Based on a few striking case studies, the addition of vaccines to drugs that slow cancer growth rates plus CPI has potential for clinical benefit. As reported by Cleveland Clinic in November, 2020, an MSS-mCRC patient (in NCT03547999) recovered with a first-line treatment of a non-personalized vaccine (for two antigens, CEA and MUC1), fluoropyrimidine-based chemotherapy, and CPI. The patient remained cancer-free 1 year later. The combination of bevacizumab and various forms of fluoropyrimidine (chemotherapy) is a standard treatment in mCRC used to slow down the cancer’s progression. In a trial of eleven MSS-mCRC patients reported by Mayo Clinic in June, 2020, another non-personalized cancer vaccine for seven antigens combined with fluoropyrimidine-based chemotherapy (and either bevacizumab or cetuximab) resulted in three objective tumor responses according to RECIST v1.1 criteria (NCT03391232). In a trial of fifteen MSS-mCRC patients, a CAR-T cell treatment with fluoropyrimidine-based chemotherapy resulted in two partial responses (NCT03692429). Together, these motivate the concept of a need for drugs that slow cancer growth rates in addition to T cell based immunotherapy in MSS-mCRC.

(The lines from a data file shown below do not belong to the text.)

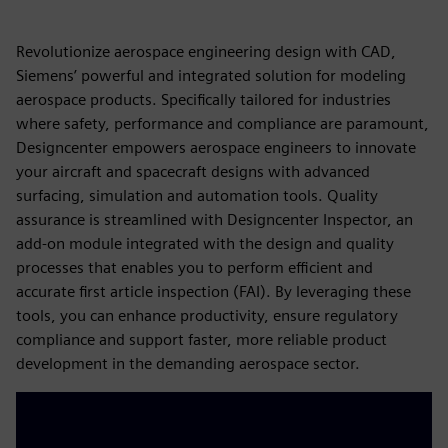
Revolutionize aerospace engineering design with CAD,
Siemens’ powerful and integrated solution for modeling
aerospace products. Specifically tailored for industries
where safety, performance and compliance are paramount,
Designcenter empowers aerospace engineers to innovate
your aircraft and spacecraft designs with advanced
surfacing, simulation and automation tools. Quality
assurance is streamlined with Designcenter Inspector, an
add-on module integrated with the design and quality
processes that enables you to perform efficient and
accurate first article inspection (FAI). By leveraging these
tools, you can enhance productivity, ensure regulatory
compliance and support faster, more reliable product
development in the demanding aerospace sector.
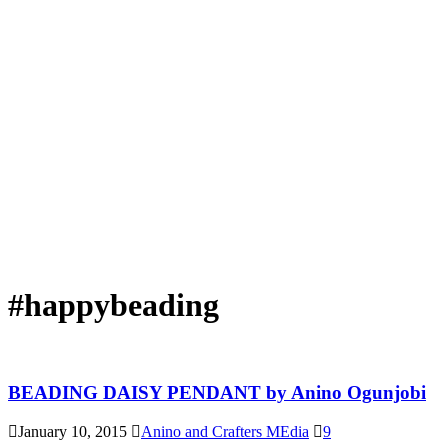
#happybeading
BEADING DAISY PENDANT by Anino Ogunjobi
January 10, 2015
Anino and Crafters MEdia
9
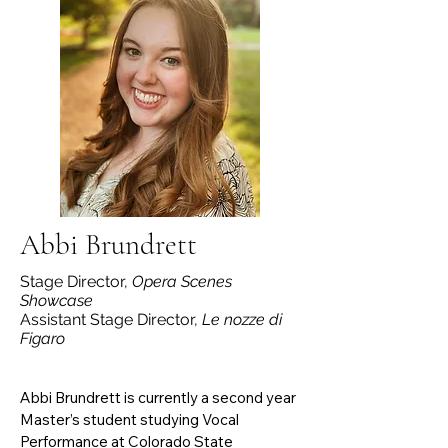
the Gilbert & Sullivan Company of El 
Paso, and UTEP Opera. Notable roles 
include Gretel (Hansel und Gretel), 
Josephine (H.M.S. Pinafore), and Woman 
#1 (I Love You, You’re Perfect, Now 
Change). Jessica currently serves as an 
Artist Ambassador for El Paso Opera’s 
2025–2026 season, appearing in La 
Bohème and Bohemios.
Abbi Brundrett
Stage Director,
Opera Scenes
Showcase
Assistant Stage Director,
Le nozze di
Figaro
Abbi Brundrett is currently a second year 
Master’s student studying Vocal 
Performance at Colorado State 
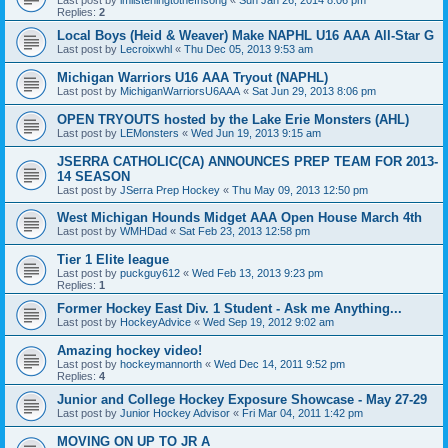
Replies:
2
Local Boys (Heid & Weaver) Make NAPHL U16 AAA All-Star G
Last post by
Lecroixwhl
«
Thu Dec 05, 2013 9:53 am
Michigan Warriors U16 AAA Tryout (NAPHL)
Last post by
MichiganWarriorsU6AAA
«
Sat Jun 29, 2013 8:06 pm
OPEN TRYOUTS hosted by the Lake Erie Monsters (AHL)
Last post by
LEMonsters
«
Wed Jun 19, 2013 9:15 am
JSERRA CATHOLIC(CA) ANNOUNCES PREP TEAM FOR 2013-
14 SEASON
Last post by
JSerra Prep Hockey
«
Thu May 09, 2013 12:50 pm
West Michigan Hounds Midget AAA Open House March 4th
Last post by
WMHDad
«
Sat Feb 23, 2013 12:58 pm
Tier 1 Elite league
Last post by
puckguy612
«
Wed Feb 13, 2013 9:23 pm
Replies:
1
Former Hockey East Div. 1 Student - Ask me Anything...
Last post by
HockeyAdvice
«
Wed Sep 19, 2012 9:02 am
Amazing hockey video!
Last post by
hockeymannorth
«
Wed Dec 14, 2011 9:52 pm
Replies:
4
Junior and College Hockey Exposure Showcase - May 27-29
Last post by
Junior Hockey Advisor
«
Fri Mar 04, 2011 1:42 pm
MOVING ON UP TO JR A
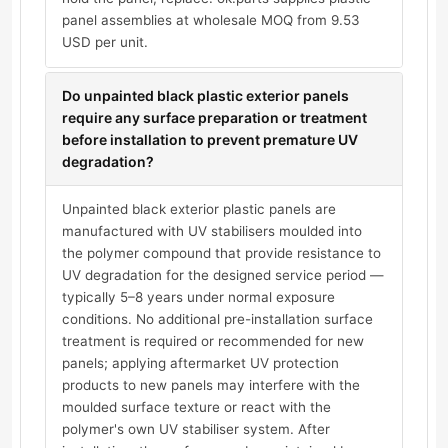
panel assemblies at wholesale MOQ from 9.53
USD per unit.
Do unpainted black plastic exterior panels
require any surface preparation or treatment
before installation to prevent premature UV
degradation?
Unpainted black exterior plastic panels are
manufactured with UV stabilisers moulded into
the polymer compound that provide resistance to
UV degradation for the designed service period —
typically 5–8 years under normal exposure
conditions. No additional pre-installation surface
treatment is required or recommended for new
panels; applying aftermarket UV protection
products to new panels may interfere with the
moulded surface texture or react with the
polymer's own UV stabiliser system. After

In MSS-mCRC patients, liver metastases correlate with poorer responses including in response to regorafenib (NCT03406871, NCT04126733) when combined with checkpoint inhibitors. Recently, researchers discovered liver metastases may be causing a systemic reduction of T cells throughout the body, and in preclinical models, this was reversible by radiation delivered to the liver [10]. A systemic reduction of T cells caused by liver metastases suggests efficacy of clinical trials with immunotherapies such as vaccines that elicit T cells may be enhanced by excluding patients with liver metastases. However, two of the three responses in MSS-mCRC patients on the Mayo Clinic vaccine trial (NCT03391232) actually had liver metastases as did the MSS-mCRC patient at Cleveland Clinic vaccine trial who recovered. These examples, while small in number, suggest that an appropriate vaccine to elicit greater numbers of anti-tumor T cells could, in principle, be effective in overcoming immune escape potentially caused by systemic reduction of T cells from liver metastases.

Another strategy to enhance the efficacy of PCV so that T cell killing of cancer cells outpaces cancer cell growth could be to vaccinate patients at earlier stages or when they have smaller numbers of cancer cells, i.e., with minimal residual disease burden, limited metastatic spread, or immediately after resection of large tumors. BioNTech is commencing such a trial (NCT04486378) in early stage CRC patients with minimal residual disease. In many patients, colorectal cancer has already metastasized by their initial diagnosis making it imperative to find treatments not only in earlier stages but in late-stage (metastatic) settings with significant disease burdens and high rate of cancer cell growth.

Conclusions

Carefully choosing immunotherapy combinations with PCV may in future prove to be useful for enhancing T cell killing of tumors and metastases in MSS-mCRC patients. While limited to a small number of patients, clinical case studies and early clinical trials suggest that, in future, synergistic therapeutic combinations including drugs that can simultaneously slow the cancer cell growth rate (e.g., targeted therapies, multikinase inhibitors, chemotherapies) and enhance the T cell killing rate of cancer cells (e.g., from a PCV, CPI, radiation) may be used to treat MSS-mCRC. If the balance can be struck in favor of T cell killing of cancer cells over cancer cell reproduction, this may ensure that fewer than one cancer cell is created for every cancer cell killed, bringing the basic reproductive rate of cancer cells below 1 (R0 < 1) to treat and control the disease.